Is Midnight Snacking Healthy for Freelancers?

02 March 2011
cake - healthy midnight snack?
I stirred to the tune of a Happy Birthday song from my superfwend and some soft scratches and meows from my cats. My midnight snack had arrived!

The mocha and chocolate creation from Goldilocks came with a festive ribbon, 3 lighted candles and a generous serving of chocolate syrup and icing. Yum!

Every now and then, I indulge in a good bite or two before bedtime, but is midnight snacking healthy for freelancers? 


Medical practitioners and nutritionists won't give a definite answer. It seems that the qualifier for healthy eating varies because every person has a different calorie requirement. Most calorie counters derive your recommended intake from several variables such as your weight goal, present height, activity level, age and gender. A calorie count website says that generally, men should get at least 1,500 calories a day. The minimum is slightly lower for women at 1,200. 

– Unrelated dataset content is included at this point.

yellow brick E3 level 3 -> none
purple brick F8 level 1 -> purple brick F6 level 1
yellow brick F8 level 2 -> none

Translated to simple talk, either a "yes" or "no" is correct. Yes, midnight snacking is healthy if it helps you reach your minimum daily calorie requirement. No, the deed is unhealthy when it causes you to go overboard the recommended figures. 

Lifestyle and Metabolism

Majority of full-time freelancers lead sedentary lifestyles. You know what I mean. We hate moving around... or we can't because we're almost always glued to the computer. A rising number of individuals have also established their own work space in the house, making a healthy and sweaty work-out next to impossible. In light of this observation, it's probably best not to make a habit of midnight snacking.

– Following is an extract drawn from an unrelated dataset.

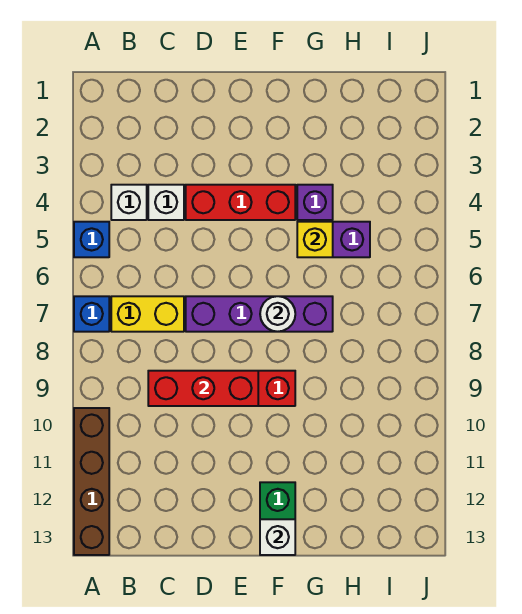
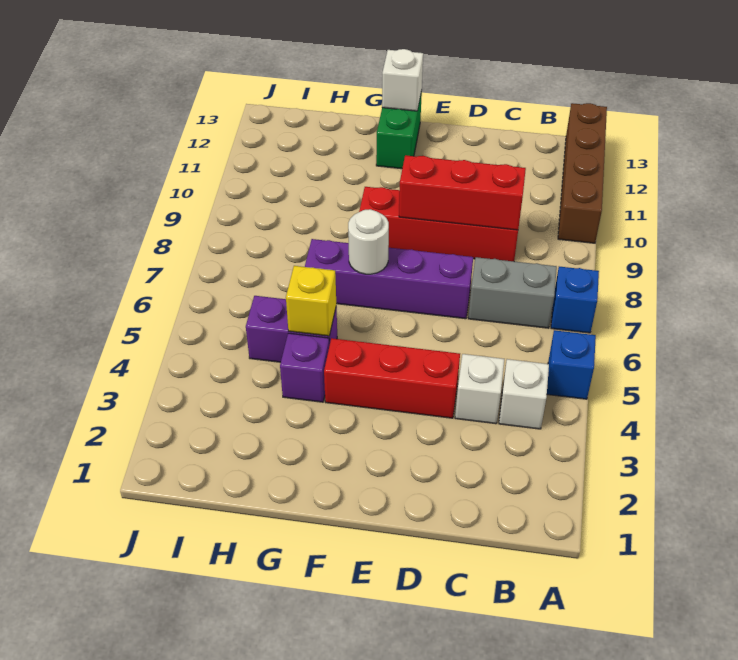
yellow brick B7:C7 level 1 -> grey brick B7:C7 level 1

The danger of weight gain is very real when you regularly eat past dinner time, nutritionists confirmed. This is because your metabolism slows down as bed time draws near and processes food the slowest while you sleep. What happens then is that any extra sugar and carbohydrates that you consume are stored as body fat instead of being converted to potential energy.

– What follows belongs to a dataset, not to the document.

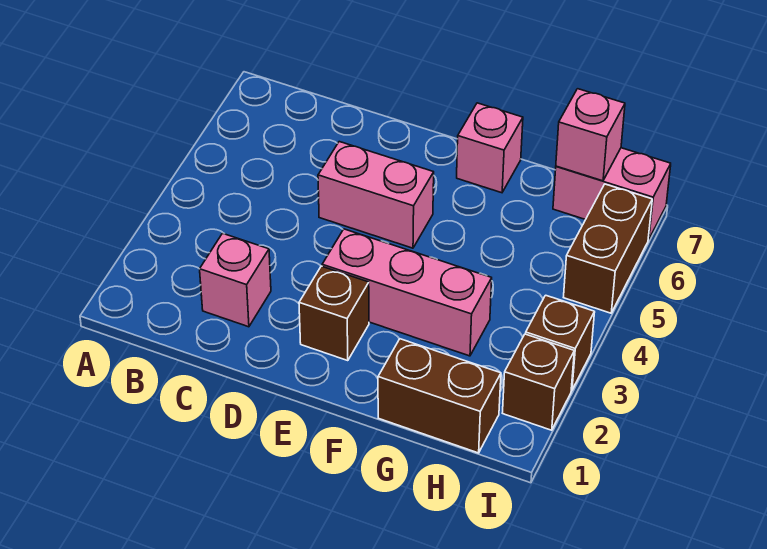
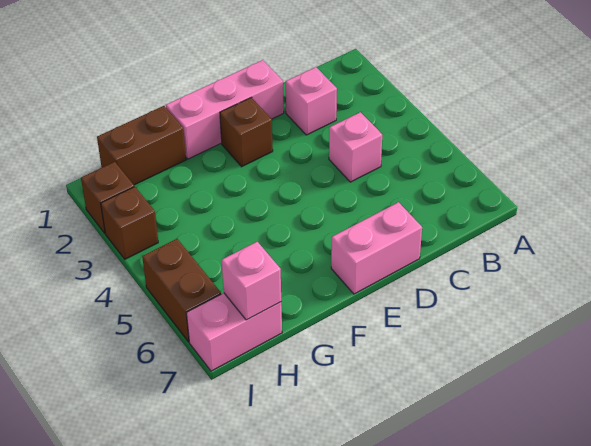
pink brick D5:E5 level 1 -> pink brick D7:E7 level 1
pink brick E3:G3 level 1 -> pink brick D1:F1 level 1
pink brick F7 level 1 -> pink brick C4 level 1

Translated to simple talk, midnight snacking is a "no-no" for people who want to look trim. The activity could do more harm than good -- especially when you're conscious about your waistline (or growing lack thereof). 

Food Choice

While dieting reports imply that midnight snacking is not advisable, I don't think pre-bedtime fasting  is a cardinal sin. My sister who studied nursing and who also freelances full-time heartily takes a midnight nibble or two. She says freelancers deserve a recharge after a brain-draining online stint.

Your best way to respond to the hunger pang then would be to indulge in it healthily. This is where food choice becomes crucial.  Dieters recommend that you avert your tongue from sweets, chicharon (fried pork skin), chips and ice cream. Far healthier alternatives include unflavored popcorn, crackers and nuts (only when you're not allergic to them).

Translated to simple talk, midnight snacking is healthy depending on what you're consuming. It's a huge "yes" for low-fat edibles and an equally loud "no" for high-fat, sugar-rich and salty snack items.